The camp also served those working elsewhere in the city.

"They would come in and sleep here and then get up in the morning and grab their breakfast," said McCrary. "We would always send them out with an ice chest full of waters and Gatorades. And they would go out and start at one end street and work their way down the street clearing yards. And they would come back in for dinner.”

And as the situation around the city improved, the Rockport Relief Camp began upgrade – slowly, but surely.

A food truck arrived to replace the tent. A refrigerated trailer was donated for nine months to store the food.

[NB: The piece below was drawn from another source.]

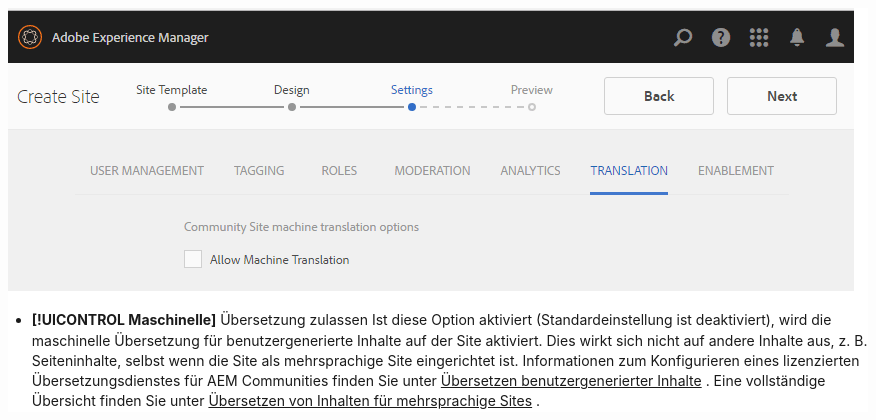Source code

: ![chlimage_1-455](assets/chlimage_1-455.png)

* **[!UICONTROL Maschinelle]**
Übersetzung zulassen Ist diese Option aktiviert (Standardeinstellung ist deaktiviert), wird die maschinelle Übersetzung für benutzergenerierte Inhalte auf der Site aktiviert. Dies wirkt sich nicht auf andere Inhalte aus, z. B. Seiteninhalte, selbst wenn die Site als mehrsprachige Site eingerichtet ist. Informationen zum Konfigurieren eines lizenzierten Übersetzungsdienstes für AEM Communities finden Sie unter [Übersetzen benutzergenerierter Inhalte](translate-ugc.md) . Eine vollständige Übersicht finden Sie unter [Übersetzen von Inhalten für mehrsprachige Sites](../../help/sites-administering/translation.md) .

And some of the tents gave way to RVs.

McCrary and her family got used to the circus that had grown up around them in just weeks – really, really used to it.

"So, I had my normal PJs on instead of a T-shirt and underwear and I stepped out the back door – not even thinking – I stepped out the back door to dump my coffee grounds and I look up and there’s like 60 people," she said. "And I’m like, ‘Morning, gang!’"

'A Lot Of People Are Still Struggling Here'

A year later, McCrary still has nine people living on her land, though she is trying to wind down the Rockport Relief Camp.

But where will those last few will go?

"A lot of folks are still struggling here," said newly appointed Intergovernmental Coordinator for the Aransas County Long Term Recovery Group Randall Freeze. "A lot of folks are still in shock and a lot of folks are just grateful that they’ve made it this far."

Freeze says, even if you were fully insured, you would be lucky to get back what you lost by now. Not to mention the town's downsized workforce has hamstrung efforts to rebuild and re-staff businesses that have bounced back.

"We’ve had 600 apartments that are out of business – apartment units," he said. "So, that’s at least 600 families that are out the area, and typically those folks were in the workforce."

Freeze is part of a pilot program launched by the governor last year intending to cut through storm-related red tape from the federal and state governments.

But even one-stop shops hit snags, like lining up insurance funds for rebuilding funded by FEMA, the state and private entities.

While the state freed up money this summer to rebuild low-income, multi-family housing in Rockport, that project is just getting off the ground.

Credit Gabriel C. Pérez / KUT
/
KUT
A view of debris on Feb. 16, six months after Harvey made landfall.

And McCrary says the rebuilding efforts persist, with the work far from done. Still, the Rockport-Fulton Chamber of Commerce has been pushing to lure tourists to Rockport this summer, McCrary says.

"We get all these glossy, shiny ads out there and we see the country club and we see rebuilding in other places, in other parts of town and we think, ‘Oh, everybody is fine,’" she said. "Get in an airplane, fly over, then tell me how many blue roofs you see. Rockport is not OK. It’s only been a year."

But she says she's still hopeful, which is why she is closing down the campground and growing the relief effort in a more sustainable direction.

The nonprofit work will live on in what she is calling a "Christmas event."

The remaining nine tenants will be making other arrangements soon. And her catering business is open once again – headquartered in the American Legion Hall for now – but soon, she says, she’ll be in a brick-and-mortar building on the other side of her three and a half acres.